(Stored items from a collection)
Content starts
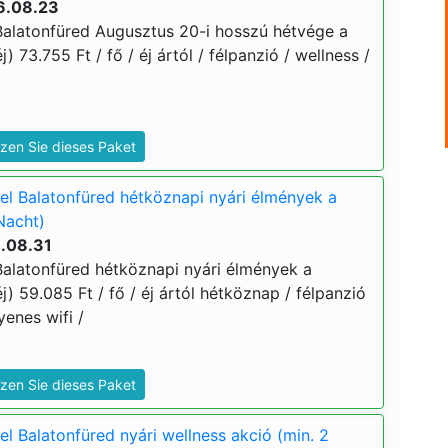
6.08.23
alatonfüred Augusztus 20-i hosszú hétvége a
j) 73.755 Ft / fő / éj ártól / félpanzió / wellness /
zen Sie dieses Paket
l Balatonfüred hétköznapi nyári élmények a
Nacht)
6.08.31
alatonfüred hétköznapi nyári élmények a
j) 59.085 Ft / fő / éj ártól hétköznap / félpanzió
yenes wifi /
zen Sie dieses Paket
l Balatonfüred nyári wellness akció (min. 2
Content ends
Content starts
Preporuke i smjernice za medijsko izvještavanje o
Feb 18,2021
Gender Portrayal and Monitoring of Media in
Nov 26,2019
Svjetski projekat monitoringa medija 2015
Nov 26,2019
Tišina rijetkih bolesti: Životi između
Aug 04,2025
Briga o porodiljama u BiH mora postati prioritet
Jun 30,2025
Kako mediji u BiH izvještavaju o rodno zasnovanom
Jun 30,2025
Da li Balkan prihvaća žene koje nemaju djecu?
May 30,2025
Content ends
◆ Instructions to follow
Return word for word the lines above from the line with "Aug 04,2025" to the line with "May 30,2025", including both and leaving out all others.

◆ Answer
Aug 04,2025
Briga o porodiljama u BiH mora postati prioritet
Jun 30,2025
Kako mediji u BiH izvještavaju o rodno zasnovanom
Jun 30,2025
Da li Balkan prihvaća žene koje nemaju djecu?
May 30,2025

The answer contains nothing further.